Moreover, while the Independent Ink Court was not presented with the question of whether substantial tied market foreclosure should be a prerequisite to tying liability, it did consider — and rejected — the argument that requirements ties resulting in price discrimination and extraction of consumer surplus should be condemned as anticompetitive. In seeking to sustain the judgment in its favor, the plaintiff-respondent presented the Court with a narrower alternative to its requested holding that possession of a patent creates a presumption of market power. That narrower alternative would have created a presumption of tying market power when a defendant with a patent on its tying product imposes a “requirements tie” on purchasers of that product, requiring them also to purchase unpatented complements from the defendant.
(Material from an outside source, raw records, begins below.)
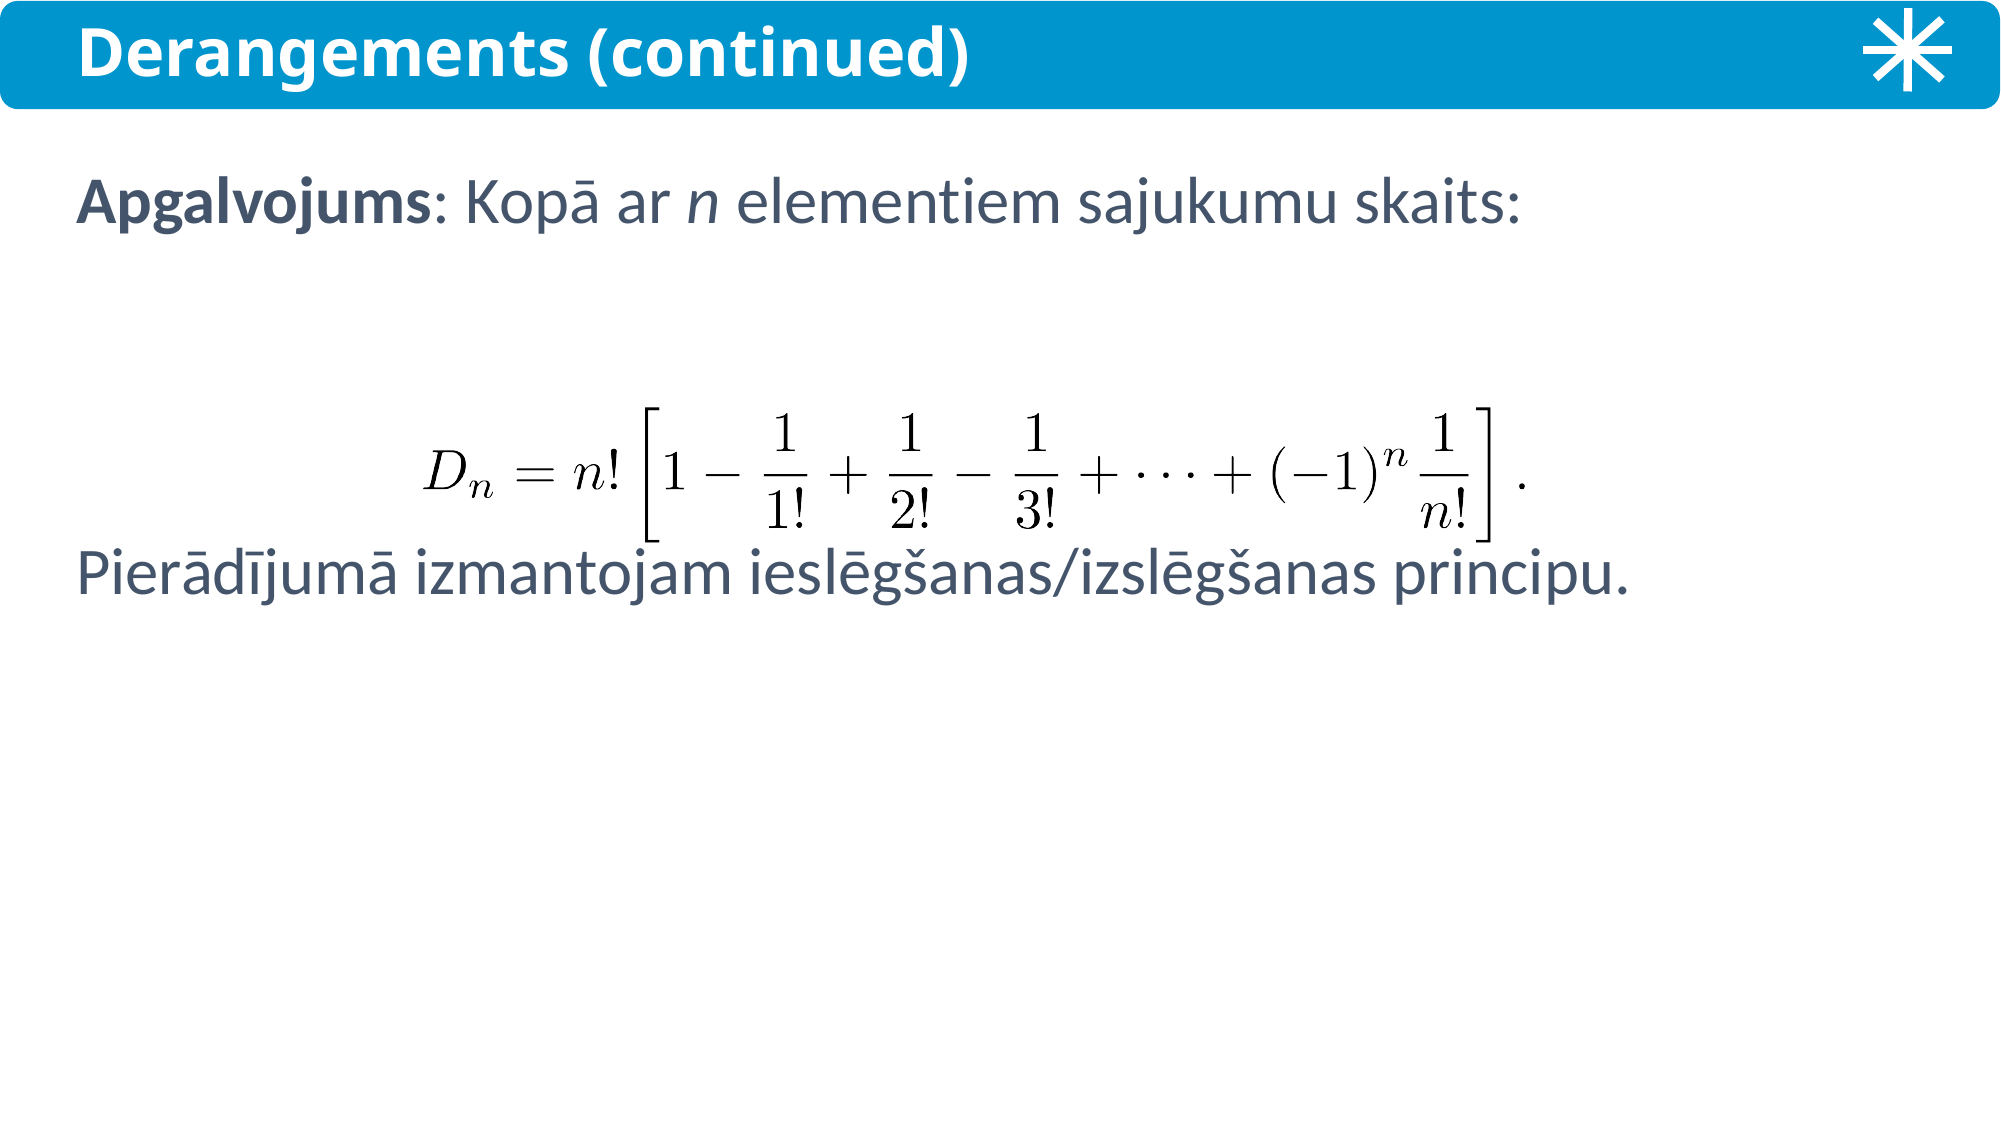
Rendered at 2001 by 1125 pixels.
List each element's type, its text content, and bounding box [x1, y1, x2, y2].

list Apgalvojums: Kopā ar n elementiem sajukumu skaits: Pierādījumā izmantojam ieslēgšanas/izslēgšanas principu. [76, 165, 1926, 971]
title Derangements (continued) [76, 13, 1730, 97]
picture [423, 407, 1525, 543]
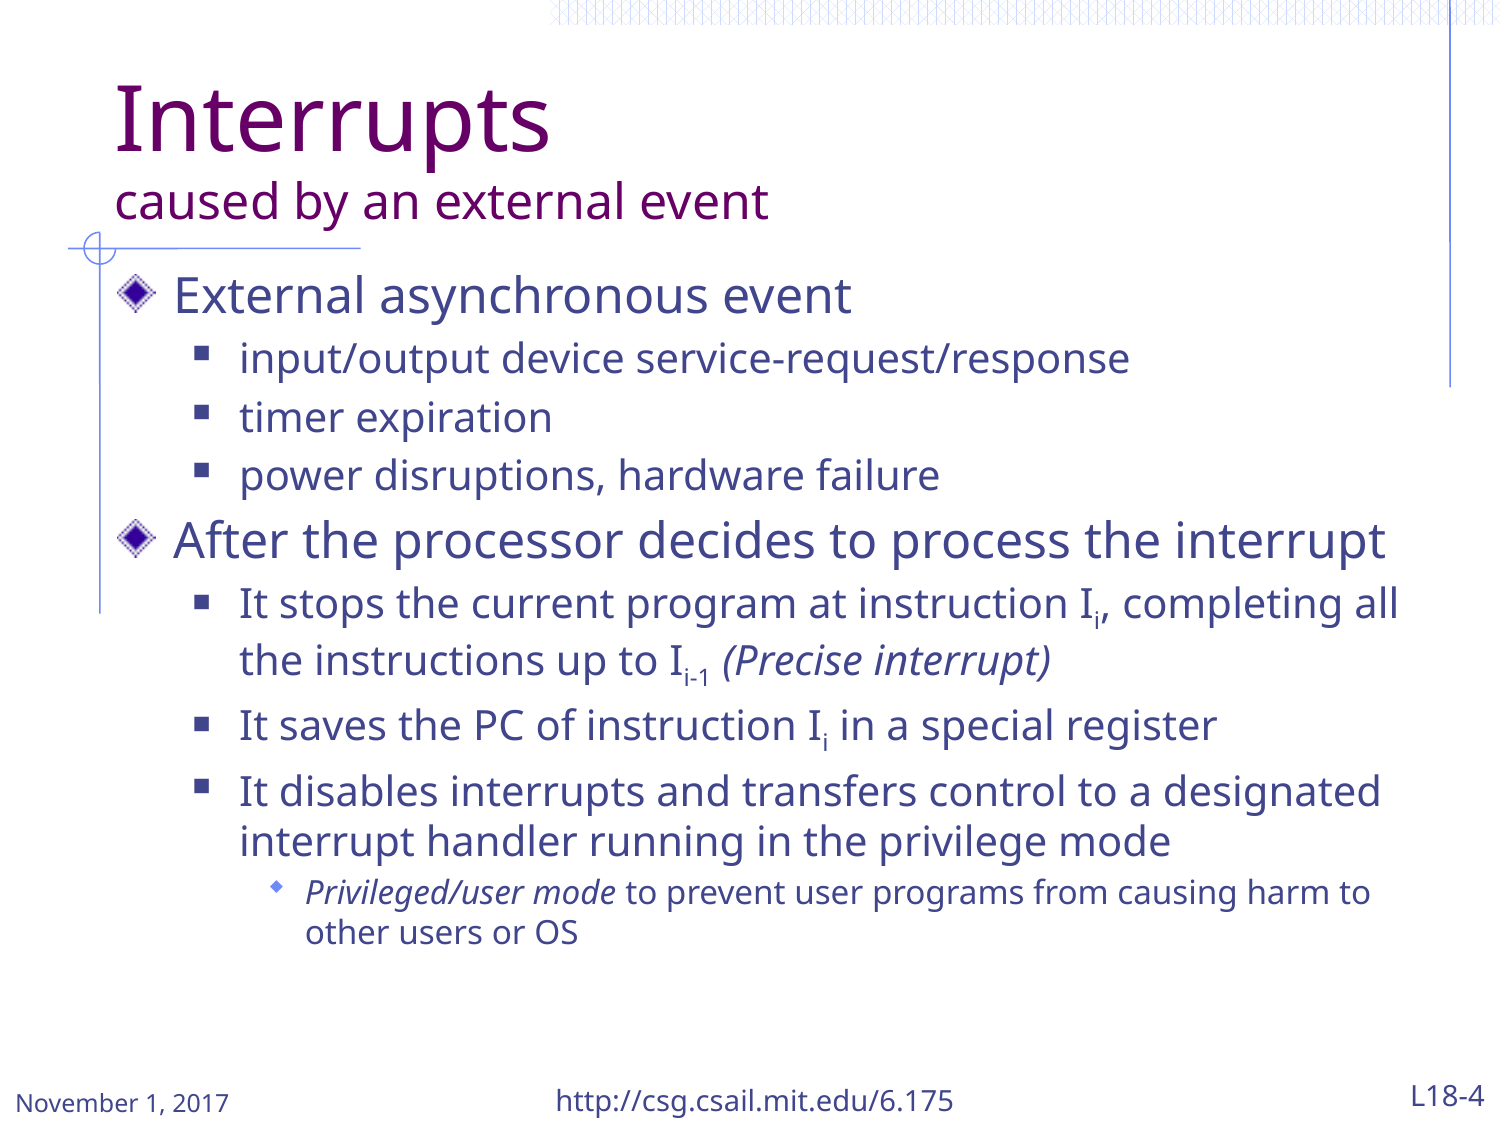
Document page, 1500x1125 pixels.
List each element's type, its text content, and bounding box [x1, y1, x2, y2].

list External asynchronous event input/output device service-request/response timer expiration power disruptions, hardware failure After the processor decides to process the interrupt It stops the current program at instruction Ii, completing all the instructions up to Ii-1 (Precise interrupt) It saves the PC of instruction Ii in a special register It disables interrupts and transfers control to a designated interrupt handler running in the privilege mode Privileged/user mode to prevent user programs from causing harm to other users or OS [102, 255, 1473, 1012]
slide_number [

As professors Barry Nalebuff, Ian Ayres, and Lawrence Sullivan explained in an amicus brief advocating this narrower holding, the presumption of tying market power in cases involving patented tying products and requirements ties would enable antitrust to police the use of tie-ins to price discriminate and extract additional consumer surplus by metering consumer demand for the tying product. Professors Nalebuff, Ayres, and Sullivan argued that such price discrimination and surplus extraction are anticompetitive effects that are properly addressed by antitrust. The Supreme Court acknowledged that metering tie-ins may result in price discrimination; it even referenced the Jefferson Parish footnote asserting that point. Yet, the Court rejected the narrower holding advocated by professors Nalebuff, et al. because it concluded that price discrimination “occurs in fully competitive markets” and that “[m]any tying arrangements, even those involving patents and requirements ties, are fully consistent with a free, competitive market.” The Court thus made clear that, while it understands that price discrimination and additional surplus extraction are possible effects of tying, they are not appropriately deemed anticompetitive effects that justify condemnation under the antitrust laws.

Of course, the more interesting issue is the normative question of whether tying-induced price discrimination and surplus extraction should be deemed anticompetitive effects. Elhauge says yes. I’ll address that issue as the summer progresses.